Mr. Iversen has been counsel of record in 50 Ninth Circuit appeals and argued before the Circuit Court 25 times. United States v. Johns, 5 F.3d 1267 (9th Cir. 1993). Weber v. United States District Court for the Central District of California, 9 F.3d 76 (9th Cir. 1993). United States v. Ross, 32 F.3d 1411 (9th Cir. 1994). United States v. Lipsey, 62 F.3d 1134 (9th Cir. 1995). He was also part of the litigation team In re Levenson, the first published opinion in America to find the Defense Of Marriage Act, as applied to preclude Deputy Federal Public Defender’s request for spousal health benefits, unconstitutional on equal protection grounds.

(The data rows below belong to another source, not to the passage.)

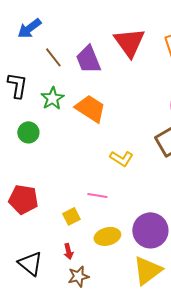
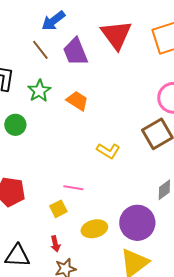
blue arrow: (29, 28) -> (53, 21), moved
orange trapezoid: (90, 108) -> (77, 101), size x0.7
pink line: (97, 195) -> (73, 188), moved
black triangle: (30, 263) -> (17, 256), turned -36

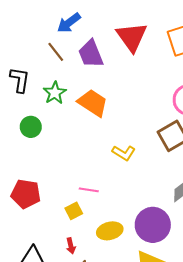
orange trapezoid: (77, 101) -> (93, 103), size x1.4

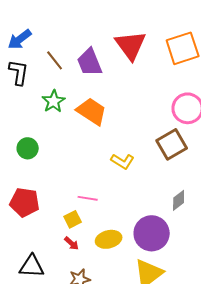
blue arrow: (69, 23) -> (20, 39), moved
black L-shape: (20, 80) -> (19, 72), moved
green circle: (31, 127) -> (28, 148), moved
red arrow: (71, 246) -> (72, 243), moved, turned -35

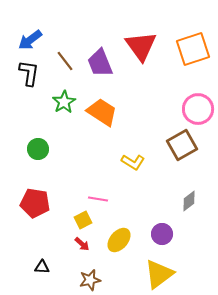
purple circle: (152, 233) -> (162, 234), size x0.6
yellow ellipse: (109, 239) -> (119, 240), turned -35
black triangle: (32, 266) -> (42, 267), size x0.6

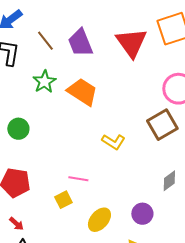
red triangle: (141, 46) -> (131, 43), moved
red arrow: (82, 244) -> (16, 224), moved

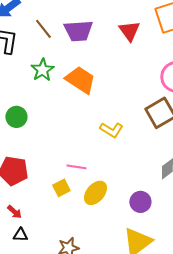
purple trapezoid: (80, 43) -> (78, 31), turned -72
red triangle: (131, 43) -> (129, 31), size x0.7
yellow ellipse: (99, 220) -> (95, 193), moved

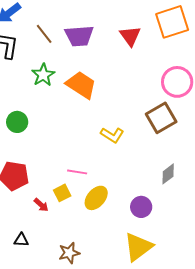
red arrow: (14, 212) -> (41, 205), moved

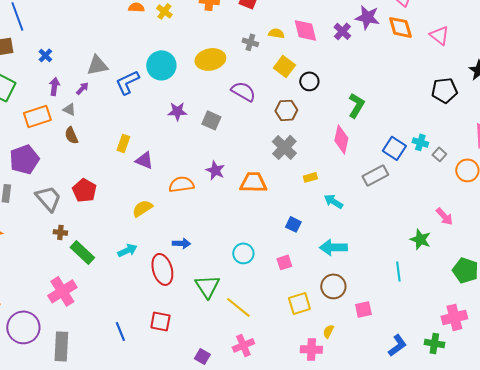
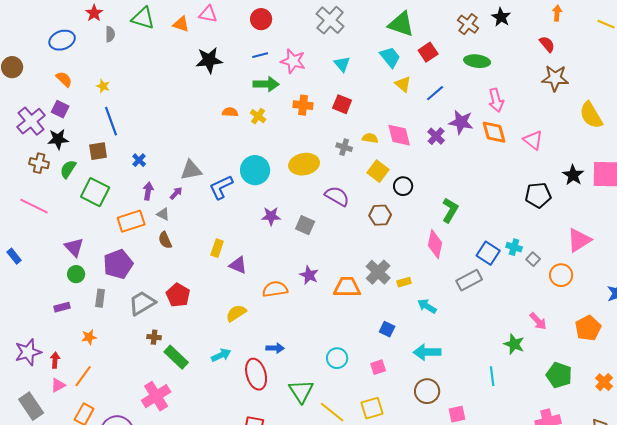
gray cross: (284, 147) -> (378, 272), moved
gray trapezoid: (48, 198) -> (142, 303), turned -80
yellow square: (299, 303) -> (372, 408), moved

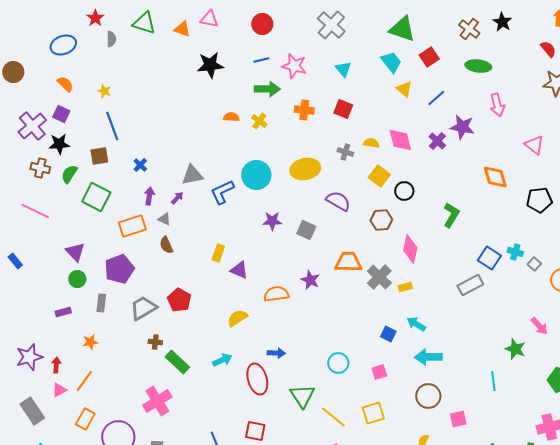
orange diamond: (494, 132) -> (495, 177), moved
pink diamond: (435, 244) -> (410, 249), moved
orange trapezoid: (347, 287) -> (348, 262), moved
cyan arrow: (427, 306) -> (416, 324), moved

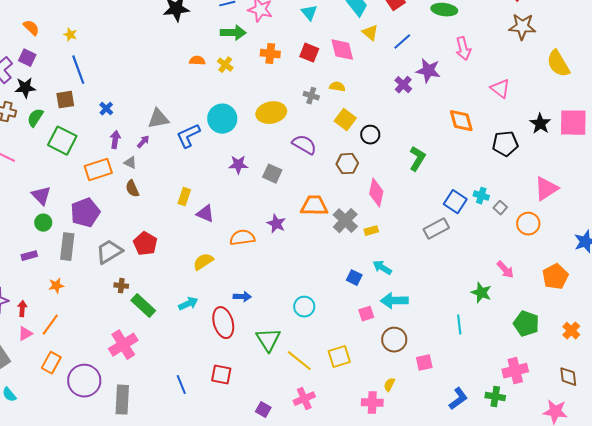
pink diamond: (400, 140) -> (342, 50), moved
gray rectangle: (101, 303) -> (67, 247), size x1.5
pink square: (379, 372) -> (366, 314), moved

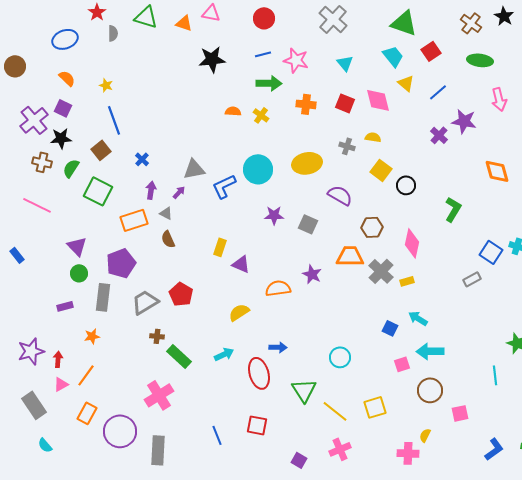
brown square: (65, 100) -> (101, 150), turned -30
brown hexagon: (347, 164) -> (372, 227), moved
gray rectangle: (436, 229) -> (472, 279), size x0.7

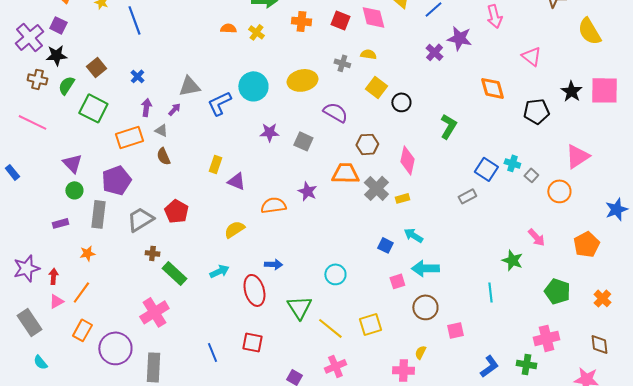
blue line: (114, 120) -> (134, 20), moved

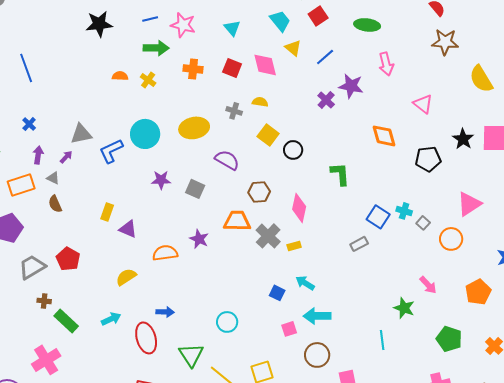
green L-shape: (448, 126) -> (340, 174), turned -35

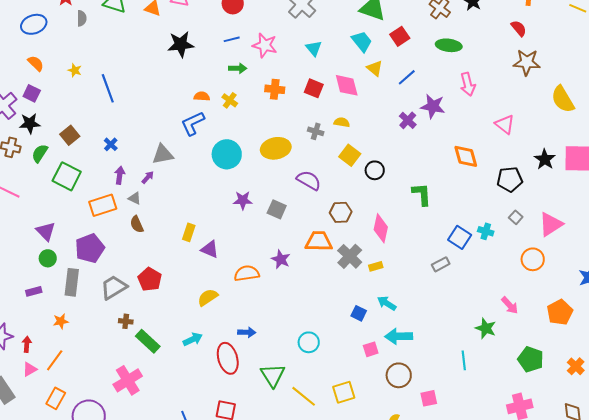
green arrow: (156, 48) -> (238, 68), size x0.7
blue L-shape: (111, 151) -> (193, 123), moved
gray square: (423, 223) -> (516, 217), moved

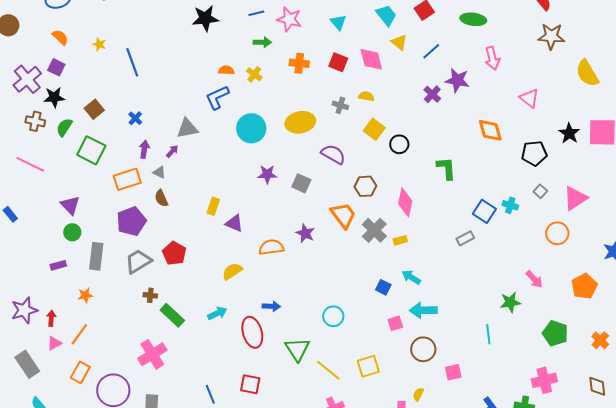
orange trapezoid: (319, 241) -> (343, 215), turned 52
purple pentagon: (90, 248) -> (131, 221), moved
green star: (486, 328) -> (510, 302), turned -30

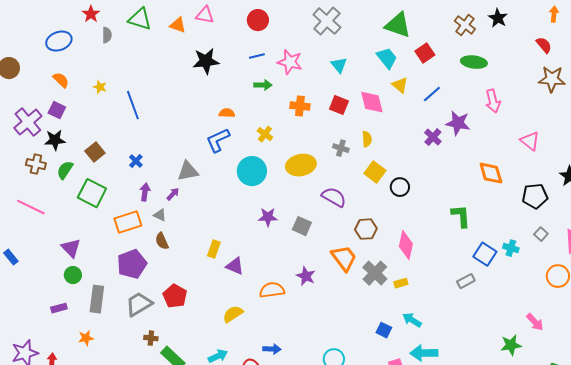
yellow cross: (254, 74) -> (265, 134), moved
yellow semicircle: (366, 96) -> (367, 139), turned 77
green L-shape: (446, 168) -> (461, 216), moved

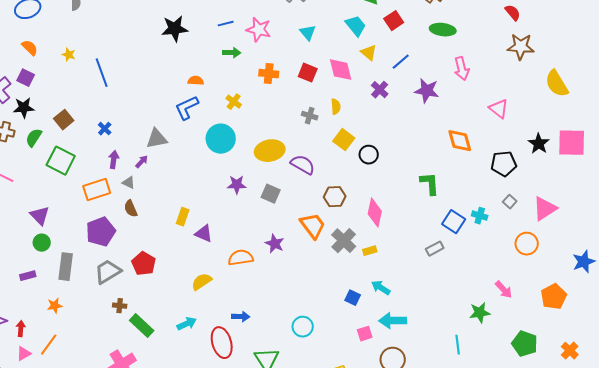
purple cross: (433, 137) -> (380, 90), moved
yellow ellipse: (301, 165) -> (270, 151), moved

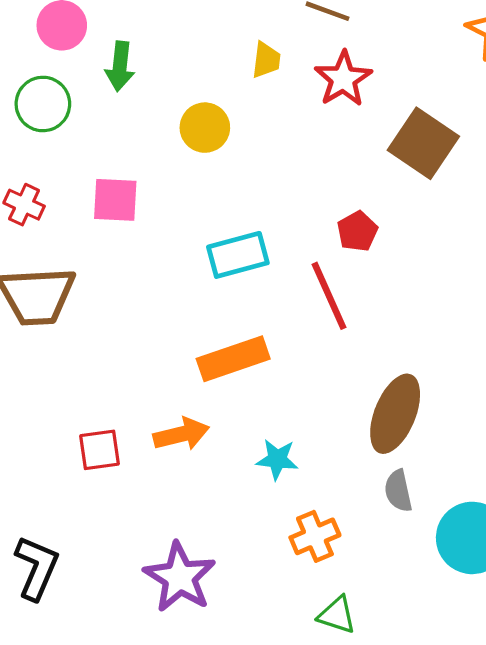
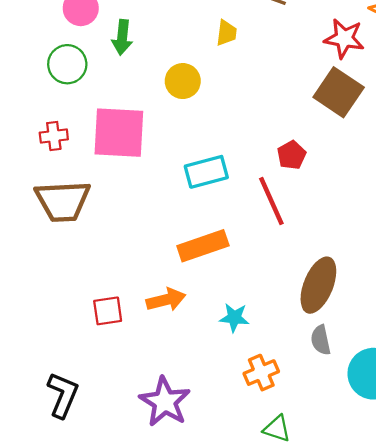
red star: (343, 79) -> (344, 38), moved, turned -30
pink square: (115, 200) -> (119, 133), size x1.6
red cross: (24, 205) -> (54, 136), turned -32

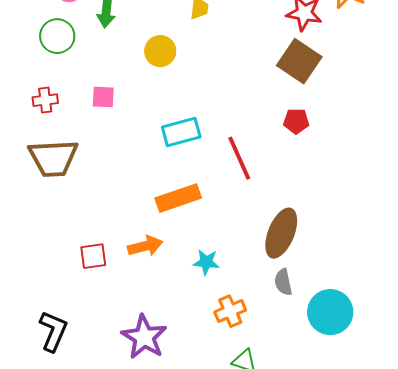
pink square: (119, 133) -> (103, 97), size x0.5
red pentagon: (292, 155) -> (296, 121), moved, turned 30

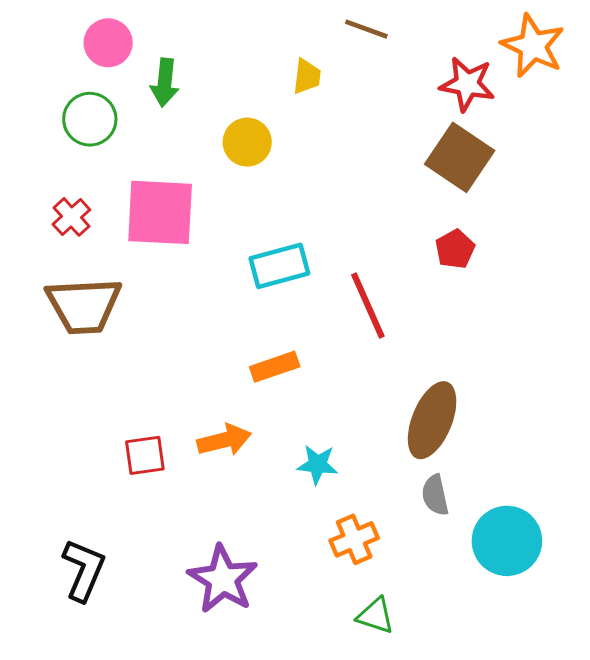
pink square: (103, 97) -> (160, 212), size x2.0
red cross: (45, 100) -> (71, 217), turned -35
red pentagon: (296, 121) -> (455, 249), turned -30
orange rectangle: (178, 198) -> (275, 367), size x0.7

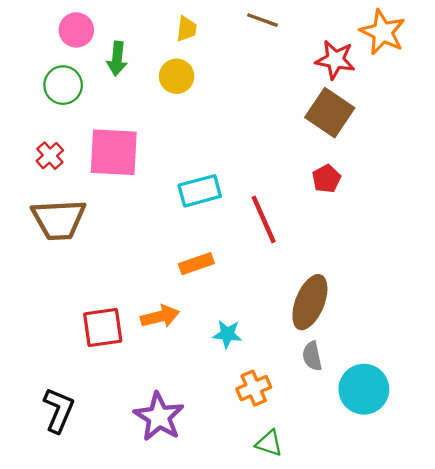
yellow trapezoid: (307, 76) -> (186, 29), moved
yellow circle: (247, 142) -> (177, 76), moved
red square: (145, 455) -> (103, 327), size x1.4

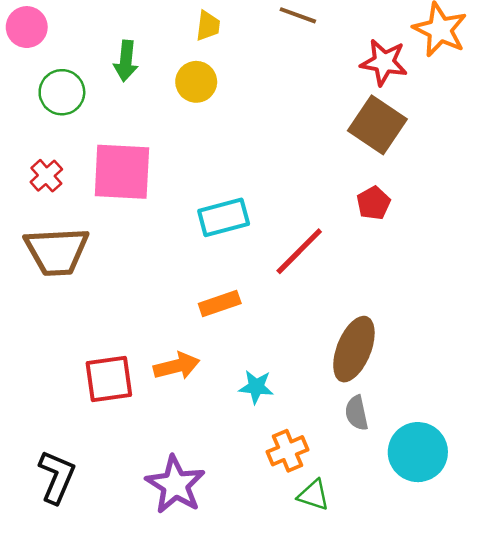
pink circle: (76, 30) -> (27, 27), moved
red line: (264, 219) -> (299, 251), turned 69
green triangle: (269, 443) -> (314, 495), moved

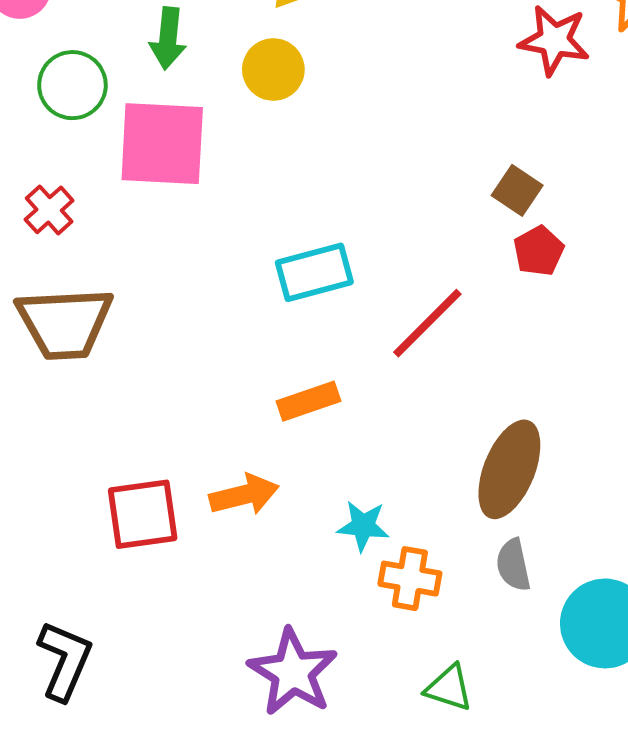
brown square: (377, 125) -> (517, 190), moved, size x0.6
pink square: (122, 172) -> (162, 144), moved
orange cross: (287, 451) -> (410, 579), moved, turned 33
purple star: (175, 485) -> (293, 672), moved

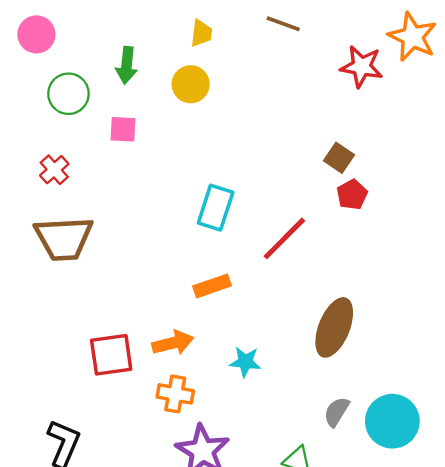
pink square: (162, 144) -> (123, 129), size x0.5
cyan rectangle: (314, 272) -> (216, 208), turned -57
gray semicircle: (513, 565) -> (337, 412), moved, turned 44
orange cross: (410, 579) -> (175, 394), moved

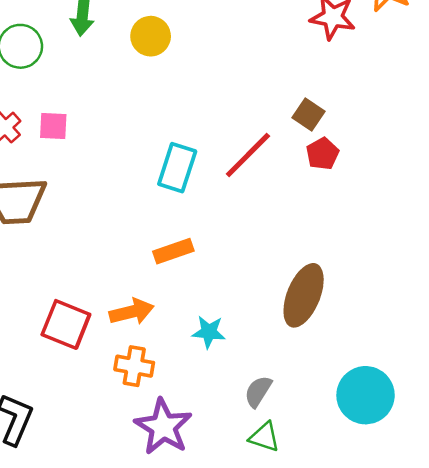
pink square: (123, 129) -> (53, 126), moved
red line: (284, 238) -> (248, 155), moved
red square: (111, 355) -> (66, 324), turned 30
gray semicircle: (337, 412) -> (258, 391), moved

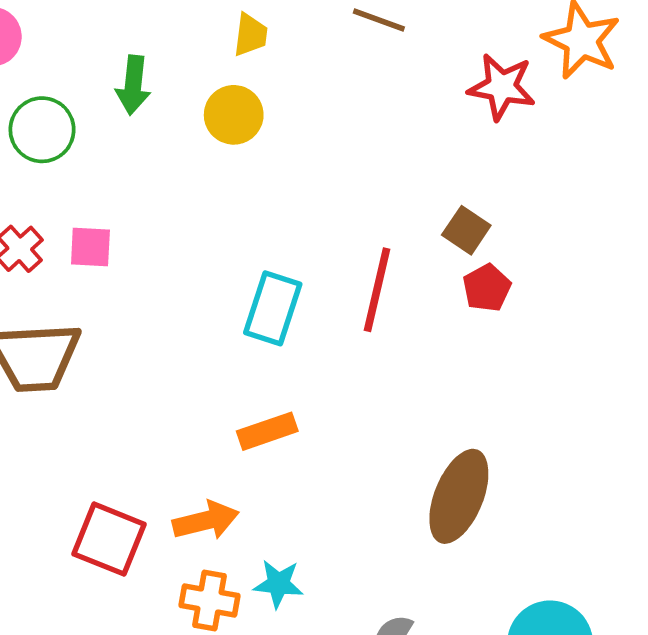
red line: (248, 155) -> (377, 290), turned -32
cyan star: (209, 332) -> (278, 584), moved

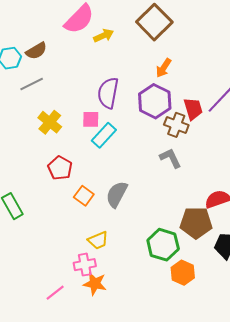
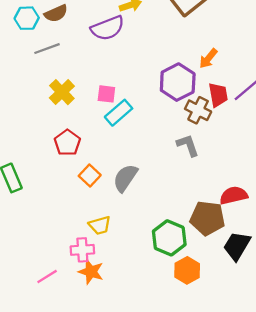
orange arrow: (164, 68) -> (208, 58), moved
purple semicircle: (108, 93) -> (108, 28), moved, turned -128

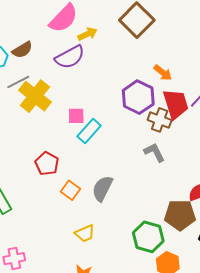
orange arrow: (208, 58) -> (163, 73), turned -84
yellow cross: (62, 92) -> (35, 96), moved, size x1.4
red trapezoid: (218, 95) -> (176, 104), size x1.4
pink cross: (82, 250) -> (14, 259), moved

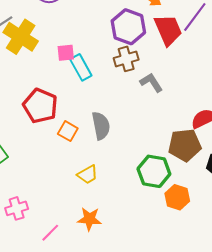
brown cross: (160, 120) -> (126, 59), moved, turned -30
cyan rectangle: (89, 131) -> (81, 67), turned -65
red pentagon: (47, 164) -> (40, 106), size x1.4
gray semicircle: (102, 188) -> (101, 126), turned 148

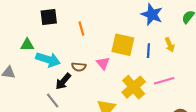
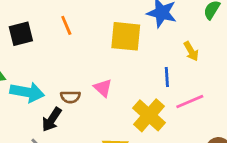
orange line: (81, 28) -> (66, 25), moved
yellow square: (123, 45) -> (126, 36), moved
blue line: (148, 51) -> (167, 77), moved

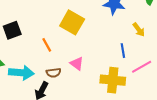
orange line: (66, 25) -> (47, 45), moved
yellow square: (126, 36) -> (72, 22), moved, turned 30
yellow cross: (149, 115) -> (113, 80), turned -30

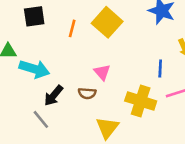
orange line: (47, 45) -> (72, 28), moved, turned 32
brown semicircle: (54, 73) -> (87, 93), moved

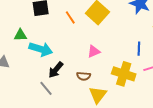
orange line: (72, 28) -> (70, 17), turned -48
pink triangle: (102, 72) -> (94, 52), turned 48
brown semicircle: (87, 93) -> (84, 76), moved

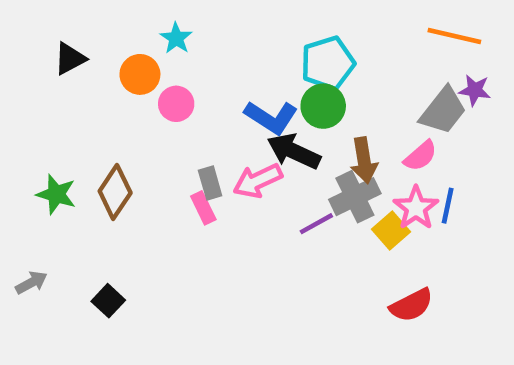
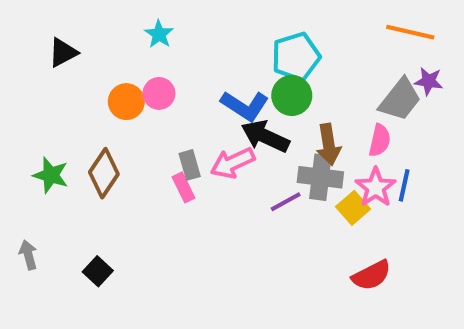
orange circle: (140, 74) -> (126, 102), moved
pink semicircle: (420, 156) -> (380, 140), turned -36
gray cross: (355, 197) -> (320, 177), turned 33
gray arrow: (31, 283) -> (28, 255), turned -76

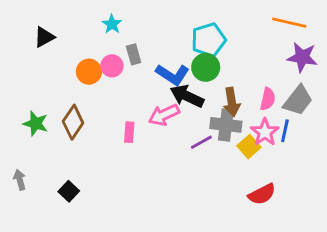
purple star: (429, 81) -> (302, 57), size x1.5
gray trapezoid: (400, 100) -> (298, 100), moved
gray rectangle: (190, 165) -> (134, 54), moved
pink rectangle: (184, 187) -> (129, 132), turned 30

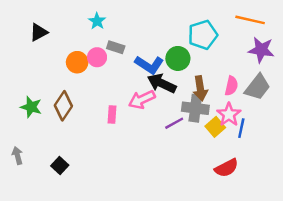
cyan pentagon: (209, 40) -> (203, 35), moved
gray rectangle: (134, 54) -> (116, 47), turned -56
blue line: (285, 131) -> (241, 128), moved

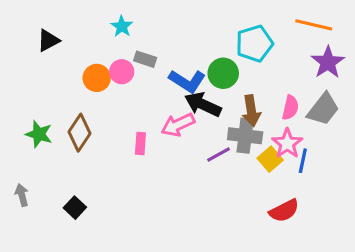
purple star: (261, 50) -> (328, 62), turned 30

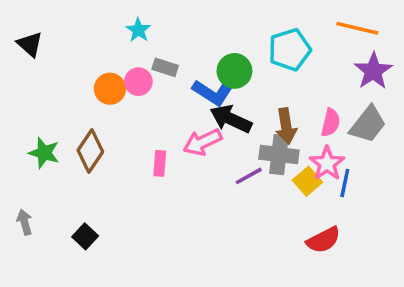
black triangle: (48, 40) -> (30, 44), moved, turned -50
green circle: (223, 73) -> (234, 71), moved

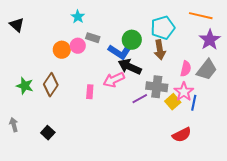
brown arrow: (286, 126) -> (160, 50), moved

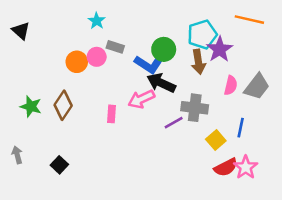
purple star: (210, 40) -> (220, 49), moved
pink star: (184, 92) -> (246, 167), moved
yellow square: (173, 102) -> (216, 140), moved

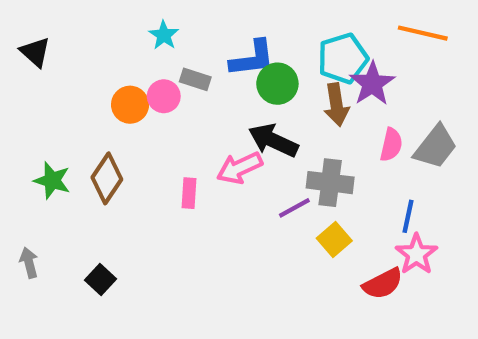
blue L-shape: (149, 64) -> (252, 58), moved, turned -40
yellow square: (216, 140) -> (334, 239), moved
pink star: (246, 167) -> (416, 254), moved

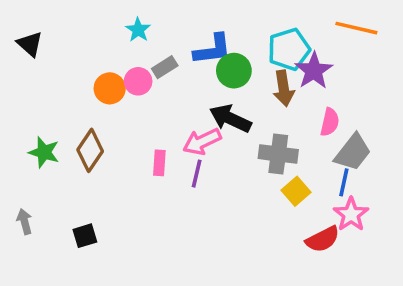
gray rectangle: (195, 79) -> (165, 67), turned -50
gray trapezoid: (435, 147) -> (353, 152), moved
purple line: (294, 208) -> (197, 174), moved, turned -48
yellow square: (334, 239) -> (296, 191), moved
black square: (101, 279) -> (85, 236), turned 30

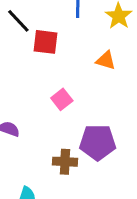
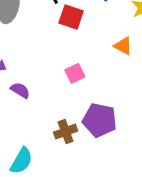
brown cross: (65, 162) -> (66, 132), turned -35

He has litigated Constitutional challenges to the actions of several local municipalities including the canine search policies at La Canada High School in La Canada, California, under the Fourth Amendment and the suspension of baseball players at John Burroughs High School in Burbank, California, under the Compelled Speech doctrine of the First Amendment. As President of the non-profit Descendants of the Earth, he successfully defended their Native American Ceremonial Sweat Lodge in Oxnard, California, under the Free Exercise Clause of the First Amendment.
Mr. Iversen formerly taught as an Adjunct Professor at Loyola Law School for 17 years and a Lecturer at UCLA School of Law for six years. He has taught extensively on the subjects of criminal trial advocacy, advanced criminal procedure, federal pre-trial criminal litigation; and evidence. He helped found the criminal defense clinic at UCLA in 2008. After leaving the Federal Public Defender’s Office, Guy conducted multiple in-house advocacy trainings for boutique civil litigation firms. Professor Lara Bazelon, former Federal Public Defender and current Director of USF Criminal Justice Clinic, wrote in her book Good Mother that Guy was “the greatest trial lawyer I have ever seen, including on TV…[and Guy’s] ability to see the world in four dimensions and exceptionally high level of emotional intelligence gave me so much: courtroom skills, confidence in myself.”